==== Extracted information

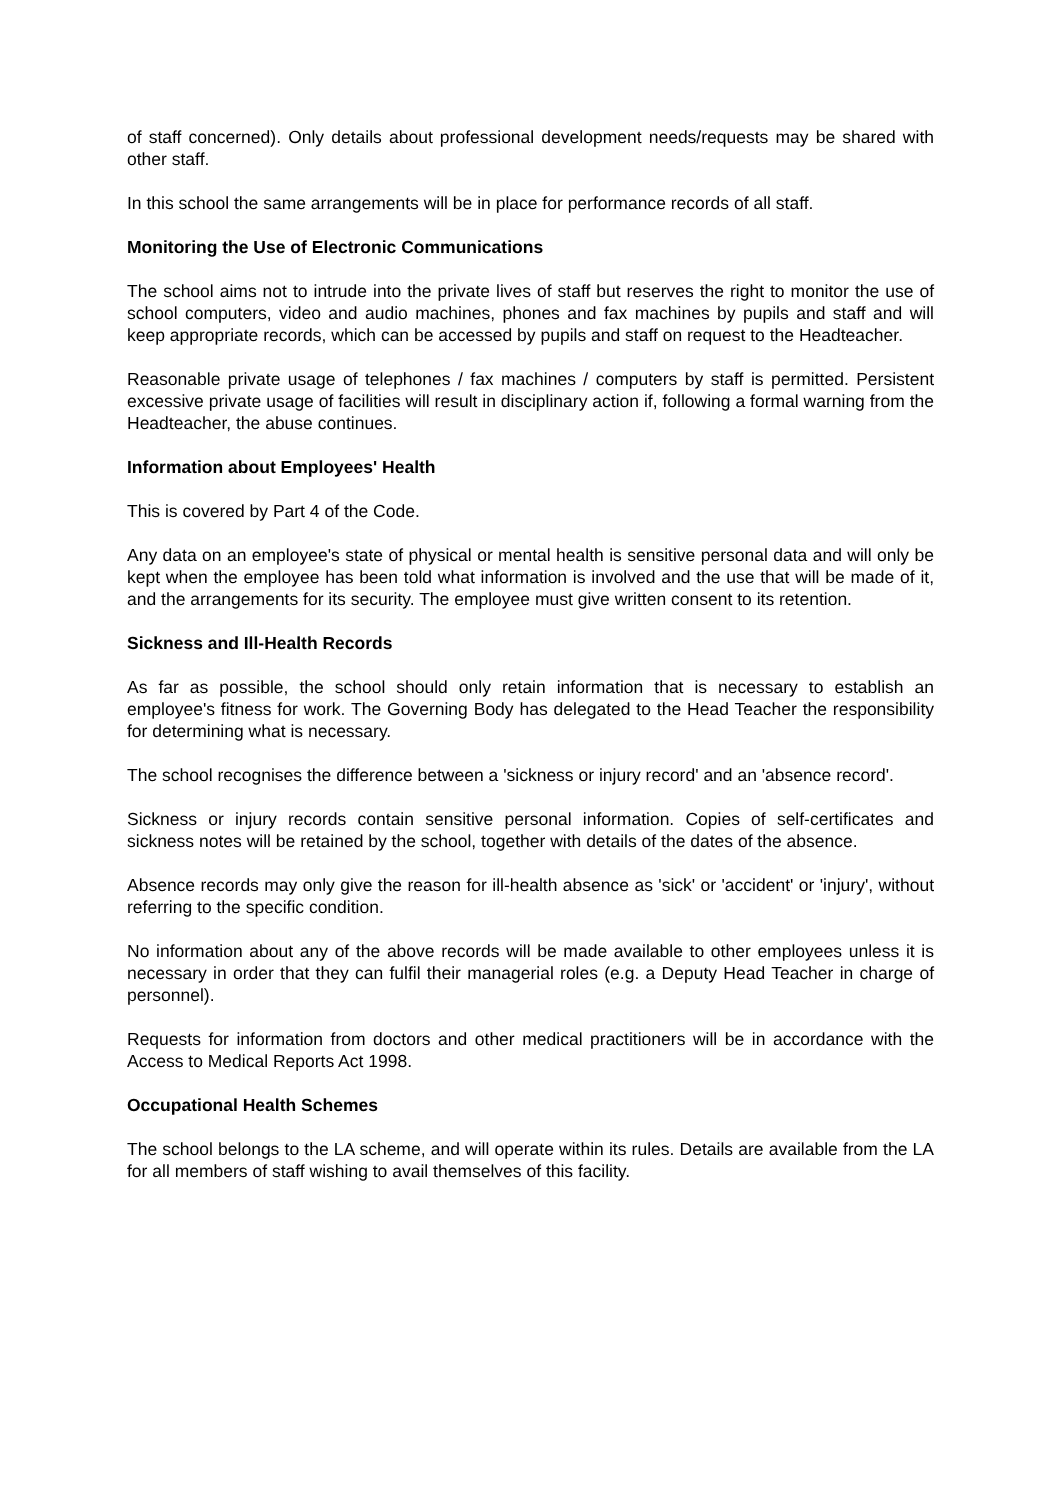of staff concerned). Only details about professional development needs/requests may be shared with other staff.
In this school the same arrangements will be in place for performance records of all staff.
Monitoring the Use of Electronic Communications
The school aims not to intrude into the private lives of staff but reserves the right to monitor the use of school computers, video and audio machines, phones and fax machines by pupils and staff and will keep appropriate records, which can be accessed by pupils and staff on request to the Headteacher.
Reasonable private usage of telephones / fax machines / computers by staff is permitted. Persistent excessive private usage of facilities will result in disciplinary action if, following a formal warning from the Headteacher, the abuse continues.
Information about Employees' Health
This is covered by Part 4 of the Code.
Any data on an employee's state of physical or mental health is sensitive personal data and will only be kept when the employee has been told what information is involved and the use that will be made of it, and the arrangements for its security. The employee must give written consent to its retention.
Sickness and Ill-Health Records
As far as possible, the school should only retain information that is necessary to establish an employee's fitness for work. The Governing Body has delegated to the Head Teacher the responsibility for determining what is necessary.
The school recognises the difference between a 'sickness or injury record' and an 'absence record'.
Sickness or injury records contain sensitive personal information. Copies of self-certificates and sickness notes will be retained by the school, together with details of the dates of the absence.
Absence records may only give the reason for ill-health absence as 'sick' or 'accident' or 'injury', without referring to the specific condition.
No information about any of the above records will be made available to other employees unless it is necessary in order that they can fulfil their managerial roles (e.g. a Deputy Head Teacher in charge of personnel).
Requests for information from doctors and other medical practitioners will be in accordance with the Access to Medical Reports Act 1998.
Occupational Health Schemes
The school belongs to the LA scheme, and will operate within its rules. Details are available from the LA for all members of staff wishing to avail themselves of this facility.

========

Instructions to follow
Leave the images behind and write out every entry exactly.

Written answer
of staff concerned). Only details about professional development needs/requests may be shared with other staff.
In this school the same arrangements will be in place for performance records of all staff.
Monitoring the Use of Electronic Communications
The school aims not to intrude into the private lives of staff but reserves the right to monitor the use of school computers, video and audio machines, phones and fax machines by pupils and staff and will keep appropriate records, which can be accessed by pupils and staff on request to the Headteacher.
Reasonable private usage of telephones / fax machines / computers by staff is permitted. Persistent excessive private usage of facilities will result in disciplinary action if, following a formal warning from the Headteacher, the abuse continues.
Information about Employees' Health
This is covered by Part 4 of the Code.
Any data on an employee's state of physical or mental health is sensitive personal data and will only be kept when the employee has been told what information is involved and the use that will be made of it, and the arrangements for its security. The employee must give written consent to its retention.
Sickness and Ill-Health Records
As far as possible, the school should only retain information that is necessary to establish an employee's fitness for work. The Governing Body has delegated to the Head Teacher the responsibility for determining what is necessary.
The school recognises the difference between a 'sickness or injury record' and an 'absence record'.
Sickness or injury records contain sensitive personal information. Copies of self-certificates and sickness notes will be retained by the school, together with details of the dates of the absence.
Absence records may only give the reason for ill-health absence as 'sick' or 'accident' or 'injury', without referring to the specific condition.
No information about any of the above records will be made available to other employees unless it is necessary in order that they can fulfil their managerial roles (e.g. a Deputy Head Teacher in charge of personnel).
Requests for information from doctors and other medical practitioners will be in accordance with the Access to Medical Reports Act 1998.
Occupational Health Schemes
The school belongs to the LA scheme, and will operate within its rules. Details are available from the LA for all members of staff wishing to avail themselves of this facility.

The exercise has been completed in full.